Exercise goal
Arrange the text lines from all the records below as a numbered list, omitting blank lines and leaving out the pictures.

Transcribed page text:
»»

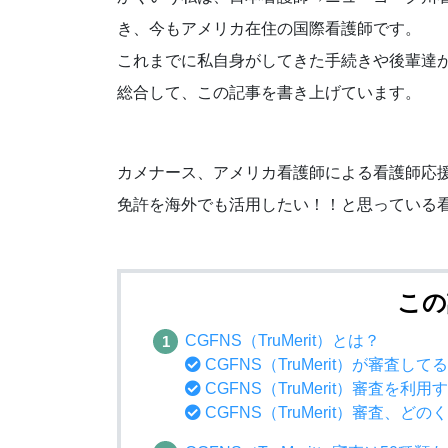
き、今もアメリカ在住の国際看護師です。
これまでに私自身がしてきた手続きや後輩達
総合して、この記事を書き上げています。
カメナース、アメリカ看護師による看護師応
免許を海外でも活用したい！！と思っている
この
CGFNS（TruMerit）とは？
CGFNS（TruMerit）が審査し
CGFNS（TruMerit）審査を利
CGFNS（TruMerit）審査、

««

Result of this exercise
1. き、今もアメリカ在住の国際看護師です。
2. これまでに私自身がしてきた手続きや後輩達
3. 総合して、この記事を書き上げています。
4. カメナース、アメリカ看護師による看護師応
5. 免許を海外でも活用したい！！と思っている
6. この
7. CGFNS（TruMerit）とは？
8. CGFNS（TruMerit）が審査し
9. CGFNS（TruMerit）審査を利
10. CGFNS（TruMerit）審査、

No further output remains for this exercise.